## Task brief
Turn every line of text in the records below into a numbered list, leaving out blank lines.

## Provided records
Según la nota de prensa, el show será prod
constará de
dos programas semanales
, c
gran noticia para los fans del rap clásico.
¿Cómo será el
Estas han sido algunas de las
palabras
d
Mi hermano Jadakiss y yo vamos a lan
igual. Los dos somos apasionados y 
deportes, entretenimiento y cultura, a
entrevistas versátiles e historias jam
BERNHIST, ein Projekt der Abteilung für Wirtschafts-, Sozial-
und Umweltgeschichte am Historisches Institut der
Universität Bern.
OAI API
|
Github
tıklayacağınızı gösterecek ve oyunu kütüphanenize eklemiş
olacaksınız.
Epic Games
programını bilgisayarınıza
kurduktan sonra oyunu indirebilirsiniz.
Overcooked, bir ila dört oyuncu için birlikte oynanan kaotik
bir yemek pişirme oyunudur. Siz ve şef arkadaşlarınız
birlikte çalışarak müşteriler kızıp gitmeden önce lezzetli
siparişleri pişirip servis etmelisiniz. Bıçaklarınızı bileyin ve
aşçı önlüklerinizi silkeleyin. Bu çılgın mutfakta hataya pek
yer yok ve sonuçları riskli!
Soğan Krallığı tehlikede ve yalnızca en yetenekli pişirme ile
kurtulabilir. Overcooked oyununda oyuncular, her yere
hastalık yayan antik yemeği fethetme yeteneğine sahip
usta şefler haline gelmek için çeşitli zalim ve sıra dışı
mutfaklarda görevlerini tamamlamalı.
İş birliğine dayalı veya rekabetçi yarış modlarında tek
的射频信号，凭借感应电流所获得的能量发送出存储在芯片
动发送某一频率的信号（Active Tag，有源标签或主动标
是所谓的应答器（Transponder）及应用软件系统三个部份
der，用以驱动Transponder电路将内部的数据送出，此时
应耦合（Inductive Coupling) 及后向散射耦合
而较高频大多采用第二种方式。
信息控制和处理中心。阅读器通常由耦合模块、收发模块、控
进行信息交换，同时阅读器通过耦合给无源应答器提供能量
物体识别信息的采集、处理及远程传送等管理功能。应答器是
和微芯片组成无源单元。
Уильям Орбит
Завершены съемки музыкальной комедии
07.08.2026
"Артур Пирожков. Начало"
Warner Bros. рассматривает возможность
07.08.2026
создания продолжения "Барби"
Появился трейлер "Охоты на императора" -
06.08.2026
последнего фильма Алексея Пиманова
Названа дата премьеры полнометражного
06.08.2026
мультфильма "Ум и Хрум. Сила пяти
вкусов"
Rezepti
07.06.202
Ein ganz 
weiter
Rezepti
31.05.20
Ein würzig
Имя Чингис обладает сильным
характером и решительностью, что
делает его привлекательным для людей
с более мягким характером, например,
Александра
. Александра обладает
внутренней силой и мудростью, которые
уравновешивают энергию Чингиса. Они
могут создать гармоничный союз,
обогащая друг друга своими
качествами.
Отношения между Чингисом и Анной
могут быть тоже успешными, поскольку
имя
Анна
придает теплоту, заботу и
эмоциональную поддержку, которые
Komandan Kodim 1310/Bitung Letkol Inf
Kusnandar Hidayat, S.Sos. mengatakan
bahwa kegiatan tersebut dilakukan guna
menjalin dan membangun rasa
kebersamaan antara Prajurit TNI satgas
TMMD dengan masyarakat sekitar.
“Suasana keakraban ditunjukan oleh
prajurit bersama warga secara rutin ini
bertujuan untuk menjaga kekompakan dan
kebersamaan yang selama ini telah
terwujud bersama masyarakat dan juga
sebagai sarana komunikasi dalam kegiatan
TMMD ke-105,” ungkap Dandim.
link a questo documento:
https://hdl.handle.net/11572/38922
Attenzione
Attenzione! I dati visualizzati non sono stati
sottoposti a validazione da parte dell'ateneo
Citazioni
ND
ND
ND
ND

## Task result
1. Según la nota de prensa, el show será prod
2. constará de
3. dos programas semanales
4. , c
5. gran noticia para los fans del rap clásico.
6. ¿Cómo será el
7. Estas han sido algunas de las
8. palabras
9. d
10. Mi hermano Jadakiss y yo vamos a lan
11. igual. Los dos somos apasionados y 
12. deportes, entretenimiento y cultura, a
13. entrevistas versátiles e historias jam
14. BERNHIST, ein Projekt der Abteilung für Wirtschafts-, Sozial-
15. und Umweltgeschichte am Historisches Institut der
16. Universität Bern.
17. OAI API
18. |
19. Github
20. tıklayacağınızı gösterecek ve oyunu kütüphanenize eklemiş
21. olacaksınız.
22. Epic Games
23. programını bilgisayarınıza
24. kurduktan sonra oyunu indirebilirsiniz.
25. Overcooked, bir ila dört oyuncu için birlikte oynanan kaotik
26. bir yemek pişirme oyunudur. Siz ve şef arkadaşlarınız
27. birlikte çalışarak müşteriler kızıp gitmeden önce lezzetli
28. siparişleri pişirip servis etmelisiniz. Bıçaklarınızı bileyin ve
29. aşçı önlüklerinizi silkeleyin. Bu çılgın mutfakta hataya pek
30. yer yok ve sonuçları riskli!
31. Soğan Krallığı tehlikede ve yalnızca en yetenekli pişirme ile
32. kurtulabilir. Overcooked oyununda oyuncular, her yere
33. hastalık yayan antik yemeği fethetme yeteneğine sahip
34. usta şefler haline gelmek için çeşitli zalim ve sıra dışı
35. mutfaklarda görevlerini tamamlamalı.
36. İş birliğine dayalı veya rekabetçi yarış modlarında tek
37. 的射频信号，凭借感应电流所获得的能量发送出存储在芯片
38. 动发送某一频率的信号（Active Tag，有源标签或主动标
39. 是所谓的应答器（Transponder）及应用软件系统三个部份
40. der，用以驱动Transponder电路将内部的数据送出，此时
41. 应耦合（Inductive Coupling) 及后向散射耦合
42. 而较高频大多采用第二种方式。
43. 信息控制和处理中心。阅读器通常由耦合模块、收发模块、控
44. 进行信息交换，同时阅读器通过耦合给无源应答器提供能量
45. 物体识别信息的采集、处理及远程传送等管理功能。应答器是
46. 和微芯片组成无源单元。
47. Уильям Орбит
48. Завершены съемки музыкальной комедии
49. 07.08.2026
50. "Артур Пирожков. Начало"
51. Warner Bros. рассматривает возможность
52. 07.08.2026
53. создания продолжения "Барби"
54. Появился трейлер "Охоты на императора" -
55. 06.08.2026
56. последнего фильма Алексея Пиманова
57. Названа дата премьеры полнометражного
58. 06.08.2026
59. мультфильма "Ум и Хрум. Сила пяти
60. вкусов"
61. Rezepti
62. 07.06.202
63. Ein ganz 
64. weiter
65. Rezepti
66. 31.05.20
67. Ein würzig
68. Имя Чингис обладает сильным
69. характером и решительностью, что
70. делает его привлекательным для людей
71. с более мягким характером, например,
72. Александра
73. . Александра обладает
74. внутренней силой и мудростью, которые
75. уравновешивают энергию Чингиса. Они
76. могут создать гармоничный союз,
77. обогащая друг друга своими
78. качествами.
79. Отношения между Чингисом и Анной
80. могут быть тоже успешными, поскольку
81. имя
82. Анна
83. придает теплоту, заботу и
84. эмоциональную поддержку, которые
85. Komandan Kodim 1310/Bitung Letkol Inf
86. Kusnandar Hidayat, S.Sos. mengatakan
87. bahwa kegiatan tersebut dilakukan guna
88. menjalin dan membangun rasa
89. kebersamaan antara Prajurit TNI satgas
90. TMMD dengan masyarakat sekitar.
91. “Suasana keakraban ditunjukan oleh
92. prajurit bersama warga secara rutin ini
93. bertujuan untuk menjaga kekompakan dan
94. kebersamaan yang selama ini telah
95. terwujud bersama masyarakat dan juga
96. sebagai sarana komunikasi dalam kegiatan
97. TMMD ke-105,” ungkap Dandim.
98. link a questo documento:
99. https://hdl.handle.net/11572/38922
100. Attenzione
101. Attenzione! I dati visualizzati non sono stati
102. sottoposti a validazione da parte dell'ateneo
103. Citazioni
104. ND
105. ND
106. ND
107. ND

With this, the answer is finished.